+++ Provided entries
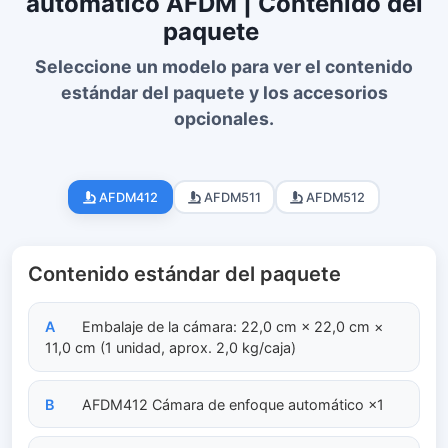
automático AFDM | Contenido del
paquete
Seleccione un modelo para ver el contenido
estándar del paquete y los accesorios
opcionales.
AFDM412
AFDM511
AFDM512
Contenido estándar del paquete
A
Embalaje de la cámara: 22,0 cm × 22,0 cm ×
11,0 cm (1 unidad, aprox. 2,0 kg/caja)
B
AFDM412 Cámara de enfoque automático ×1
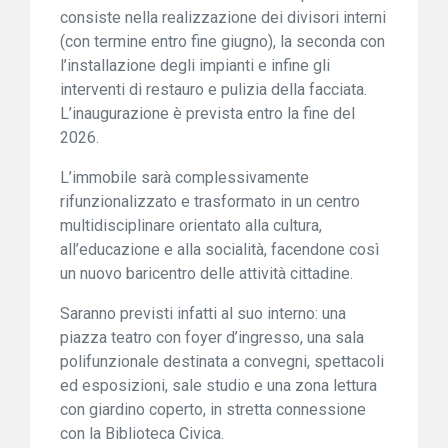
consiste nella realizzazione dei divisori interni
(con termine entro fine giugno), la seconda con
l’installazione degli impianti e infine gli
interventi di restauro e pulizia della facciata.
L’inaugurazione è prevista entro la fine del
2026.
L’immobile sarà complessivamente
rifunzionalizzato e trasformato in un centro
multidisciplinare orientato alla cultura,
all’educazione e alla socialità, facendone così
un nuovo baricentro delle attività cittadine.
Saranno previsti infatti al suo interno: una
piazza teatro con foyer d’ingresso, una sala
polifunzionale destinata a convegni, spettacoli
ed esposizioni, sale studio e una zona lettura
con giardino coperto, in stretta connessione
con la Biblioteca Civica.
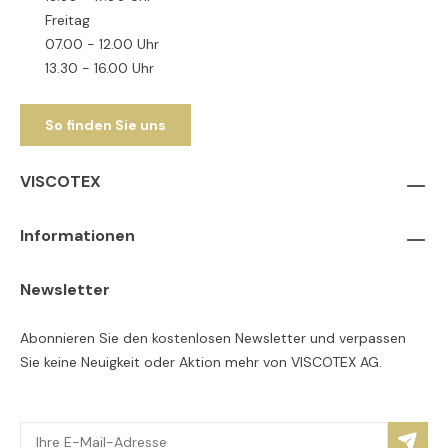
Freitag
07.00 - 12.00 Uhr
13.30 - 16.00 Uhr
So finden Sie uns
VISCOTEX
Informationen
Newsletter
Abonnieren Sie den kostenlosen Newsletter und verpassen
Sie keine Neuigkeit oder Aktion mehr von VISCOTEX AG.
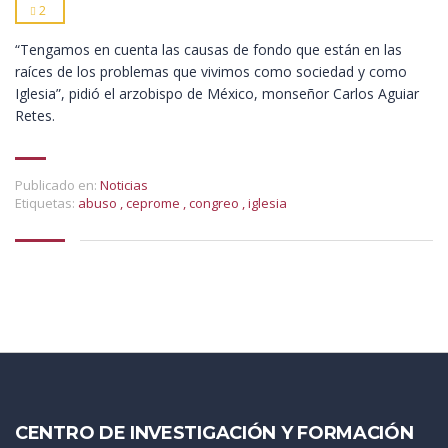
2
“Tengamos en cuenta las causas de fondo que están en las
raíces de los problemas que vivimos como sociedad y como
Iglesia”, pidió el arzobispo de México, monseñor Carlos Aguiar
Retes.
Publicado en:
Noticias
Etiquetas:
abuso
,
ceprome
,
congreo
,
iglesia
CENTRO DE INVESTIGACIÓN Y FORMACIÓN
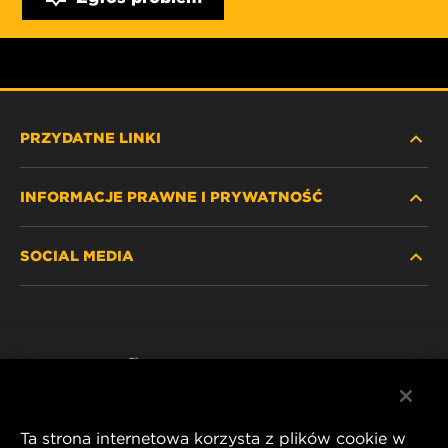
PRZYDATNE LINKI
INFORMACJE PRAWNE I PRYWATNOŚĆ
ZNAJDŹ FILTR
SOCIAL MEDIA
GDZIE KUPIĆ
POLITYKA PRYWATNOŚCI
WIX INSTITUTE
NOTA PRAWNA
Facebook
KONTAKT
IMPRINT
YouTube
Ta strona internetowa korzysta z plików cookie w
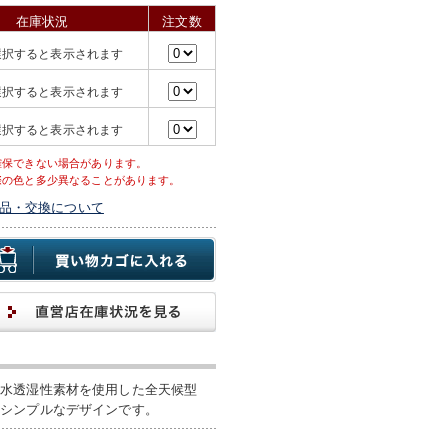
在庫状況
注文数
選択すると表示されます
選択すると表示されます
選択すると表示されます
確保できない場合があります。
際の色と多少異なることがあります。
品・交換について
防水透湿性素材を使用した全天候型
るシンプルなデザインです。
++++++
■ Task description
Write out the part of the records that begins with the line containing "consiste nella realizzazione" and continues through the end of the records, without changing a word. Leave the pictures out of your copy.

■ Result for this exercise
consiste nella realizzazione dei divisori interni
(con termine entro fine giugno), la seconda con
l’installazione degli impianti e infine gli
interventi di restauro e pulizia della facciata.
L’inaugurazione è prevista entro la fine del
2026.
L’immobile sarà complessivamente
rifunzionalizzato e trasformato in un centro
multidisciplinare orientato alla cultura,
all’educazione e alla socialità, facendone così
un nuovo baricentro delle attività cittadine.
Saranno previsti infatti al suo interno: una
piazza teatro con foyer d’ingresso, una sala
polifunzionale destinata a convegni, spettacoli
ed esposizioni, sale studio e una zona lettura
con giardino coperto, in stretta connessione
con la Biblioteca Civica.
Freitag
07.00 - 12.00 Uhr
13.30 - 16.00 Uhr
So finden Sie uns
VISCOTEX
Informationen
Newsletter
Abonnieren Sie den kostenlosen Newsletter und verpassen
Sie keine Neuigkeit oder Aktion mehr von VISCOTEX AG.
2
“Tengamos en cuenta las causas de fondo que están en las
raíces de los problemas que vivimos como sociedad y como
Iglesia”, pidió el arzobispo de México, monseñor Carlos Aguiar
Retes.
Publicado en:
Noticias
Etiquetas:
abuso
,
ceprome
,
congreo
,
iglesia
CENTRO DE INVESTIGACIÓN Y FORMACIÓN
PRZYDATNE LINKI
INFORMACJE PRAWNE I PRYWATNOŚĆ
ZNAJDŹ FILTR
SOCIAL MEDIA
GDZIE KUPIĆ
POLITYKA PRYWATNOŚCI
WIX INSTITUTE
NOTA PRAWNA
Facebook
KONTAKT
IMPRINT
YouTube
Ta strona internetowa korzysta z plików cookie w
在庫状況
注文数
選択すると表示されます
選択すると表示されます
選択すると表示されます
確保できない場合があります。
際の色と多少異なることがあります。
品・交換について
防水透湿性素材を使用した全天候型
るシンプルなデザインです。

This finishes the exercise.